Asante-Korang Alfred, Amankwah Ernest K, Lopez-Cepero Mayra, Ringewald Jeremy, Carapellucci Jennifer, Krasnopero Diane, Berg Alex, Quintessenza James, Jacobs Jeffrey P
Divisions of Pediatric Cardiology.
Clinical and Translational Research Organization, All Children's Hospital/Johns Hopkins Medicine, St Petersburg, Florida.
J Heart Lung Transplant. 2015 Feb;34(2):175-81. doi: 10.1016/j.healun.2014.09.027. Epub 2014 Sep 28.
Previous studies have suggested that children with pre-formed anti-HLA antibodies (PRA) undergoing orthotopic heart transplantation (OHT) have increased risk for rejection, coronary artery vasculopathy (CAV) and death. In 2005, our program started utilizing aggressive desensitization (including plasmapheresis, IVIg, pulse cytoxan and rituximab) with the goal of improving outcomes for these patients. The purpose of this study was to compare outcomes with this new strategy in recipients with pre-OHT high PRA (>10%) vs low PRA ≤10%).
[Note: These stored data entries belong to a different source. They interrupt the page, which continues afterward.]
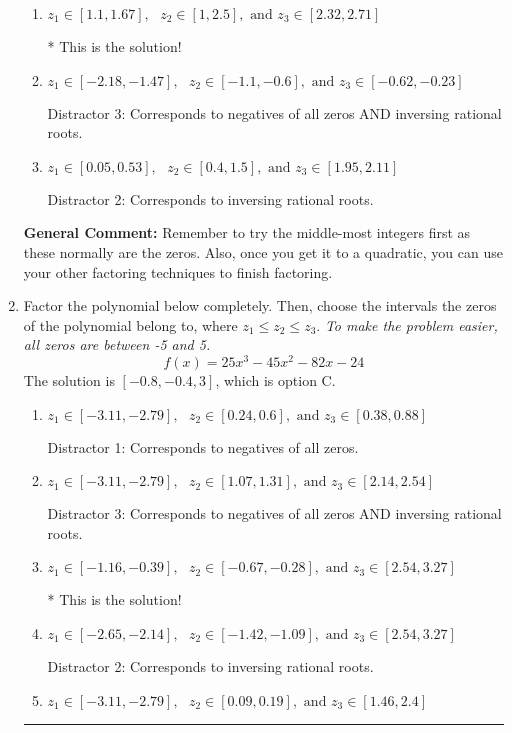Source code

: \documentclass{extbook}[14pt]
\newcommand{\litem}[1]{\item #1

\rule{\textwidth}{0.4pt}}
\begin{document}
\begin{enumerate}
{\begin{enumerate}[label=\Alph*.]
 Distractor 4: Corresponds to moving factors from one rational to another.
\item \( z_1 \in [1.1, 1.67], \text{   }  z_2 \in [1, 2.5], \text{   and   } z_3 \in [2.32, 2.71] \)

* This is the solution!
\item \( z_1 \in [-2.18, -1.47], \text{   }  z_2 \in [-1.1, -0.6], \text{   and   } z_3 \in [-0.62, -0.23] \)

 Distractor 3: Corresponds to negatives of all zeros AND inversing rational roots.
\item \( z_1 \in [0.05, 0.53], \text{   }  z_2 \in [0.4, 1.5], \text{   and   } z_3 \in [1.95, 2.11] \)

 Distractor 2: Corresponds to inversing rational roots.
\end{enumerate}

\textbf{General Comment:} Remember to try the middle-most integers first as these normally are the zeros. Also, once you get it to a quadratic, you can use your other factoring techniques to finish factoring.
}
\litem{
Factor the polynomial below completely. Then, choose the intervals the zeros of the polynomial belong to, where $z_1 \leq z_2 \leq z_3$. \textit{To make the problem easier, all zeros are between -5 and 5.}
\[ f(x) = 25x^{3} -45 x^{2} -82 x -24 \]The solution is \( [-0.8, -0.4, 3] \), which is option C.\begin{enumerate}[label=\Alph*.]
\item \( z_1 \in [-3.11, -2.79], \text{   }  z_2 \in [0.24, 0.6], \text{   and   } z_3 \in [0.38, 0.88] \)

 Distractor 1: Corresponds to negatives of all zeros.
\item \( z_1 \in [-3.11, -2.79], \text{   }  z_2 \in [1.07, 1.31], \text{   and   } z_3 \in [2.14, 2.54] \)

 Distractor 3: Corresponds to negatives of all zeros AND inversing rational roots.
\item \( z_1 \in [-1.16, -0.39], \text{   }  z_2 \in [-0.67, -0.28], \text{   and   } z_3 \in [2.54, 3.27] \)

* This is the solution!
\item \( z_1 \in [-2.65, -2.14], \text{   }  z_2 \in [-1.42, -1.09], \text{   and   } z_3 \in [2.54, 3.27] \)

 Distractor 2: Corresponds to inversing rational roots.
\item \( z_1 \in [-3.11, -2.79], \text{   }  z_2 \in [0.09, 0.19], \text{   and   } z_3 \in [1.46, 2.4] \)


\end{enumerate}}
\end{enumerate}
\end{document}
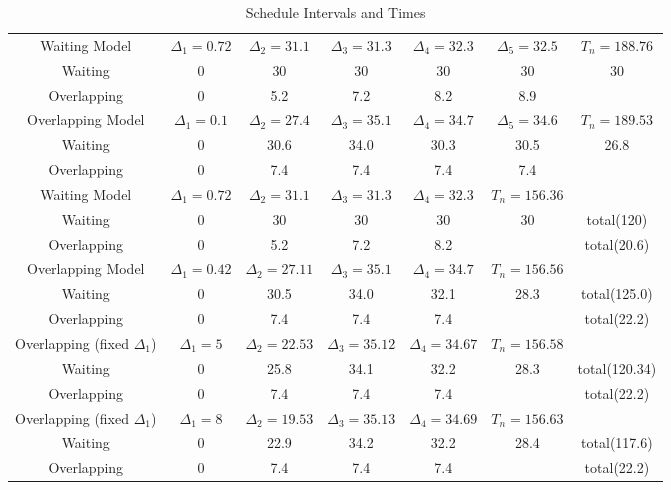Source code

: \documentclass{article}
\begin{document}
\begin{table}[ht]
    \centering
    \caption{Schedule Intervals and Times}
    \begin{tabular}{ccccccc}
    \hline
    \hline
    Waiting Model  & $\Delta_1= 0.72$ & $\Delta_2= 31.1$ & $\Delta_3=31.3$ & $\Delta_4 = 32.3$ & $\Delta_5=32.5$ & $T_{n} = 188.76$ \\
    Waiting  &  0 & 30  & 30  & 30 & 30 & 30 \\
    Overlapping & 0 &  5.2 & 7.2 & 8.2 &  8.9 & \\ 
    \hline
    Overlapping Model  & $\Delta_1= 0.1$ & $\Delta_2= 27.4$ & $\Delta_3 = 35.1$ & $\Delta_4= 34.7$ & $\Delta_5 = 34.6$ & $T_{n} = 189.53$ \\
    Waiting   & 0  & 30.6 & 34.0 & 30.3 & 30.5 & 26.8 \\
    Overlapping & 0 & 7.4 & 7.4 & 7.4 & 7.4 & \\
    \hline
    Waiting Model  & $\Delta_1= 0.72$ & $\Delta_2= 31.1$ & $\Delta_3=31.3$ & $\Delta_4 = 32.3$ & $T_{n} = 156.36$ \\
    Waiting  & 0 & 30  & 30  & 30 & 30  & total(120)\\
    Overlapping & 0 &  5.2 & 7.2 & 8.2  &  & total(20.6)\\ 
    \hline
    Overlapping Model  & $\Delta_1= 0.42$ & $\Delta_2= 27.11$ & $\Delta_3 = 35.1$ & $\Delta_4= 34.7$ & $T_{n} = 156.56$ \\
    Waiting  &  0  & 30.5 & 34.0  & 32.1 & 28.3 & total(125.0)\\
    Overlapping & 0 & 7.4 & 7.4 & 7.4  &  & total(22.2)\\
    \hline
    Overlapping (fixed $\Delta_1$)  & $\Delta_1= 5$ & $\Delta_2= 22.53$ & $\Delta_3 = 35.12$ & $\Delta_4= 34.67$ & $T_{n} = 156.58$ \\
    Waiting  &  0  & 25.8 & 34.1  & 32.2 & 28.3 & total(120.34)\\
    Overlapping & 0 & 7.4 & 7.4 & 7.4  &  & total(22.2)\\
    \hline
    Overlapping (fixed $\Delta_1$)  & $\Delta_1= 8$ & $\Delta_2= 19.53$ & $\Delta_3 = 35.13$ & $\Delta_4= 34.69$ & $T_{n} = 156.63$ \\
    Waiting  &  0  & 22.9 & 34.2  & 32.2 & 28.4 & total(117.6) \\
    Overlapping & 0 & 7.4 & 7.4 & 7.4  &  & total(22.2) \\
    \hline
    \end{tabular}
  \end{table}
\end{document}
A retrospective study of 70 consecutive pediatric OHT patients was undertaken between January 2005 and July 2013 to identify patients with pre-OHT PRA >10% (high PRA), or PRA ≤10% (low PRA). Demographic/data information and detailed post-OHT outcomes, including rejection, 30-day and overall mortality, freedom from significant rejection, and CAV, were analyzed.
Fourteen (20%) patients had high PRA and 56 (80%) did not. There was a significant decrease in PRA values before and after desensitization. Thirty-day and overall mortality and the proportion of patients with rejections or CAV were lower in the high PRA group, although the difference was not statistically significant. Kaplan-Meier survival analysis revealed no significant difference in survival between the two groups. There was a significant difference in survival in our sensitized patients before 2005 vs after 2005.
We identified no significant differences in outcomes between high or low PRA patients. These preliminary findings may suggest improvement in OHT outcomes for high PRA patients as a result of aggressive desensitization. A larger study is warranted to confirm these findings.
既往研究表明,接受原位心脏移植(OHT)的预先存在抗人类白细胞抗原(HLA)抗体(PRA)的儿童发生排斥反应、冠状动脉血管病变(CAV)和死亡的风险增加。2005年,我们的项目开始采用强化脱敏疗法(包括血浆置换、静脉注射免疫球蛋白、环磷酰胺冲击治疗和利妥昔单抗),目的是改善这些患者的预后。本研究的目的是比较这种新策略在移植前PRA高(>10%)与低(≤10%)的受体中的预后情况。
对2005年1月至2013年7月期间连续70例小儿OHT患者进行回顾性研究,以确定移植前PRA>10%(高PRA)或PRA≤10%(低PRA)的患者。分析人口统计学/数据信息以及详细的移植后预后情况,包括排斥反应、30天和总体死亡率、无严重排斥反应、以及CAV。
14例(20%)患者PRA高,56例(80%)患者PRA不高。脱敏前后PRA值显著降低。高PRA组的30天和总体死亡率以及发生排斥反应或CAV的患者比例较低,尽管差异无统计学意义。Kaplan-Meier生存分析显示两组之间生存率无显著差异。2005年前与2005年后我们的致敏患者生存率存在显著差异。
我们发现高PRA和低PRA患者的预后无显著差异。这些初步发现可能表明强化脱敏疗法改善了高PRA患者的OHT预后。需要进行更大规模的研究来证实这些发现。